## [Stored data]
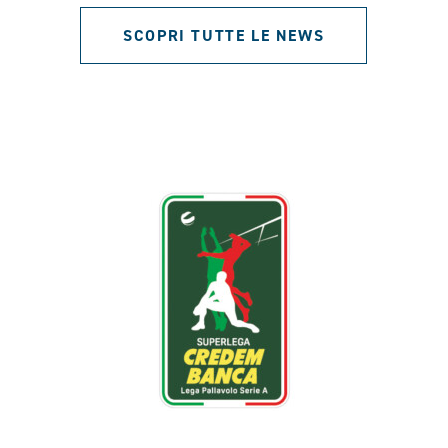
SCOPRI TUTTE LE NEWS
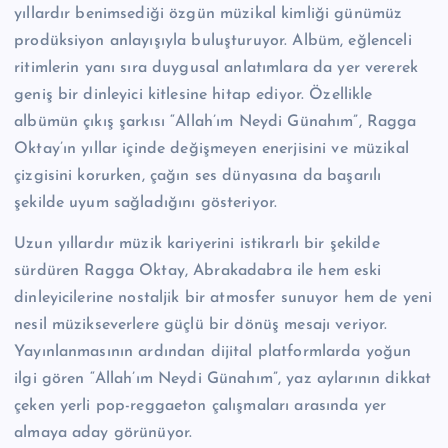
yıllardır benimsediği özgün müzikal kimliği günümüz
prodüksiyon anlayışıyla buluşturuyor. Albüm, eğlenceli
ritimlerin yanı sıra duygusal anlatımlara da yer vererek
geniş bir dinleyici kitlesine hitap ediyor. Özellikle
albümün çıkış şarkısı “Allah’ım Neydi Günahım”, Ragga
Oktay’ın yıllar içinde değişmeyen enerjisini ve müzikal
çizgisini korurken, çağın ses dünyasına da başarılı
şekilde uyum sağladığını gösteriyor.
Uzun yıllardır müzik kariyerini istikrarlı bir şekilde
sürdüren Ragga Oktay, Abrakadabra ile hem eski
dinleyicilerine nostaljik bir atmosfer sunuyor hem de yeni
nesil müzikseverlere güçlü bir dönüş mesajı veriyor.
Yayınlanmasının ardından dijital platformlarda yoğun
ilgi gören “Allah’ım Neydi Günahım”, yaz aylarının dikkat
çeken yerli pop-reggaeton çalışmaları arasında yer
almaya aday görünüyor.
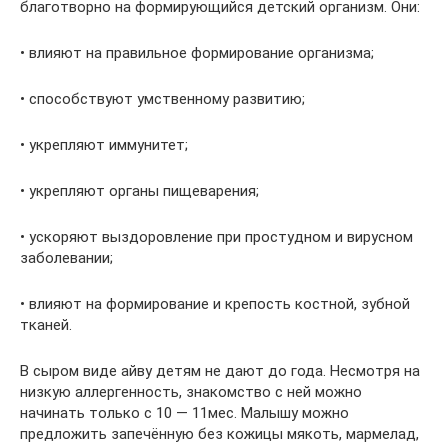
благотворно на формирующийся детский организм. Они:
• влияют на правильное формирование организма;
• способствуют умственному развитию;
• укрепляют иммунитет;
• укрепляют органы пищеварения;
• ускоряют выздоровление при простудном и вирусном
заболевании;
• влияют на формирование и крепость костной, зубной
тканей.
В сыром виде айву детям не дают до года. Несмотря на
низкую аллергенность, знакомство с ней можно
начинать только с 10 — 11мес. Малышу можно
предложить запечённую без кожицы мякоть, мармелад,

## [Exercise prompt]
Take the stretch of lines above from the one containing "ritimlerin yanı sıra" through the one containing "çizgisini korurken, çağın" and repeat it exactly, adding no other line.

## [Output of the exercise]
ritimlerin yanı sıra duygusal anlatımlara da yer vererek
geniş bir dinleyici kitlesine hitap ediyor. Özellikle
albümün çıkış şarkısı “Allah’ım Neydi Günahım”, Ragga
Oktay’ın yıllar içinde değişmeyen enerjisini ve müzikal
çizgisini korurken, çağın ses dünyasına da başarılı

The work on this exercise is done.